Detect anomalies with simple functions, and functions for mean, median, standard deviation, and and inter-quartile range.

Anomalies can indicate that something’s about to go wrong in your environment. If you have a set of points, you can define which points are normal and which should be identified as abnormal. For example, points that cross a certain threshold might create an anomaly. To learn more about anomaly detection, see the blog Why is Operational Anomaly Detection So Hard? and the following video:

## Functions for Anomaly Detection

You can use simple functions, prediction-based functions, or statistical functions to examine trends that might indicate an anomaly.

• Simple functions can give insight into the rate of change and trends.
• Prediction-based functions can help you compare actual values against expected values based on past performance.
• Statistical functions that return the mean, median, range, standard deviation, and inter-quartile range are great for understanding trends and variability in your data set. You can decide how much variability is normal. When datasets cross a certain threshold, they are detected as an anomaly.

## Detect Anomalies with Simple Functions

A great way to do dynamic anomaly detection is a query like the following:

`\${data} / lag(10m,\${data})`

The result shows a 10 minute range of change as a ratio. You can change the time period to 1d or 30m to get the information you need.

This query calculates a rate of change between the current data and data from the series’ past performance.
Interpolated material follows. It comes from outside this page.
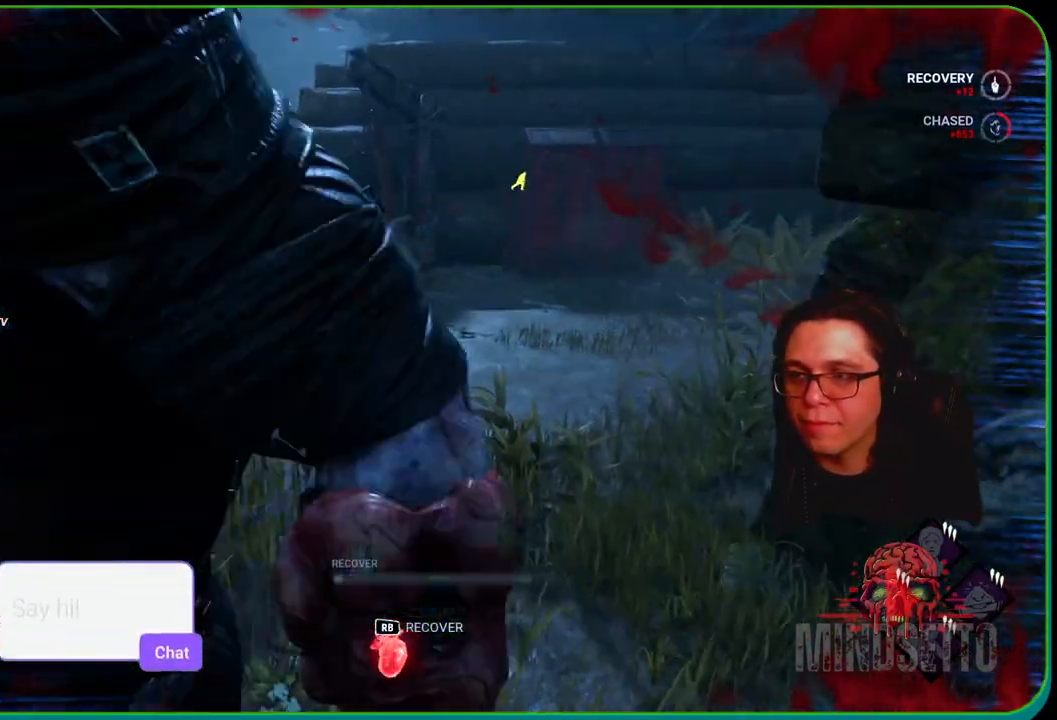
{"buttons": [], "left_stick": "up", "right_stick": "center", "events": []}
This results in a ratio of the current metric against the past data. This ratio helps you detect short-term changes, day-by-day changes, or even week-by-week changes.
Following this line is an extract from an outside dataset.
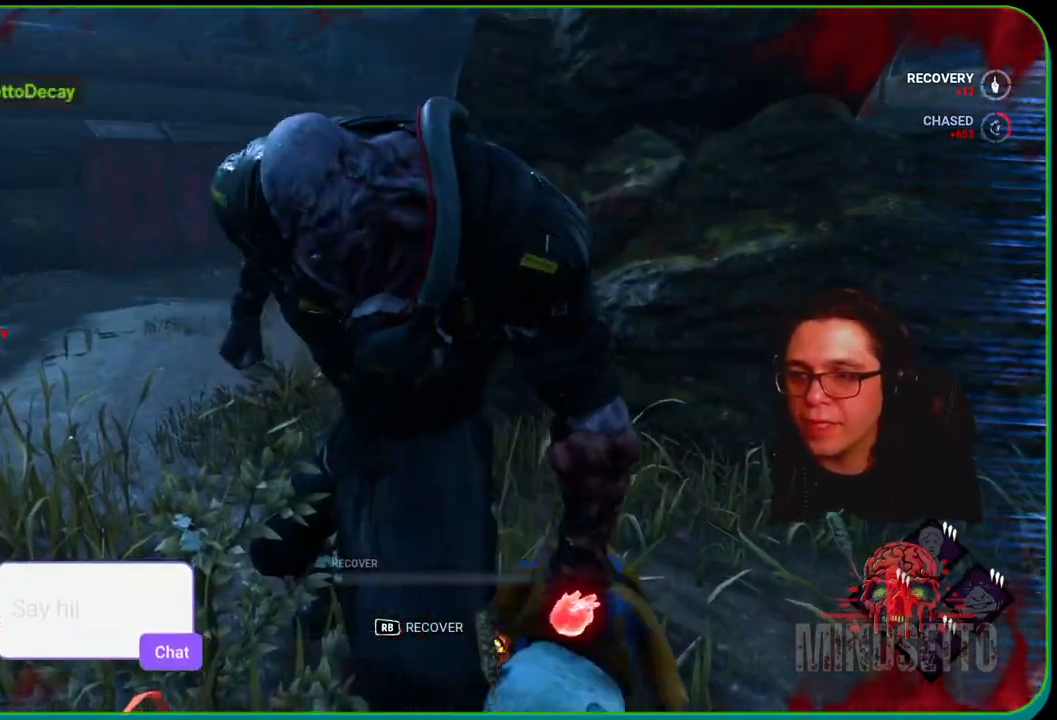
{"buttons": [], "left_stick": "center", "right_stick": "center", "events": []}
## Detect Anomalies with anomalous()

You can use the `anomalous()` prediction-based function to return the percentage of data points that have anomalous (unexpected) values. The function considers values considered anomalous if they fall outside a range of expected values. This range is centered around predictions based on past values. You can widen or narrow the range of expectation, typically to a number of standard deviations around the predictions.

For example, the following query considers points to be anomalous if they fall outside 95% of the expected values, or 2 standard deviations from the predictions:

`anomalous(5m, .95, ts(my.metric))`

## Detect Anomalies with Mean and Median

The `avg`/ `mavg` and `percentile`/`mmedian` functions can help you understand the tendency of the data.

• Mean: Use `avg` or `mavg` to get the mean (average), that is, the number found in the middle of a set of values. The mean is affected and fluctuates easily even with single outlier.

*Median: Use the `percentile()` function to get the median, that is, `percentile(50,<expression>[,<args])`, or `mmedian()` to get the moving median. The median functions are more robust in dealing with outliers than `avg`/`mavg` because outliers tend to move the mean towards the outlier value.

Example: `mavg()` and `mmedian()` Consider the following queries that examine how `mavg` and `mmedian` behave in case of sudden spikes in the HTTP requests hitting a particular host:

 data: `ts(test.http.requests, host=web493.corp.example.com)` mean: `mavg(10m,\${data})` median: `mmedian(10m,\${data})`

The screen shot below shows the corresponding Wavefront chart:

• If you consider these spikes as anomalies, use `avg` or `mavg` to catch similar deviations or variability.
• If you consider the spikes as noise and want to ignore one-off spikes, use `percentile` or `mmedian`, which are less sensitive to outliers or variations, and show only sustained dips. ## Detect Anomalies by Analyzing Data Spread

While the `avg`/ `mavg` and `percentile`/`mmedian` functions can help you understand the tendency of the data, Std Dev and IQR measure the spread of the data. If you want to use a level of dispersion or spread of the data as a function to define normal, you can use these functions to catch anomalies.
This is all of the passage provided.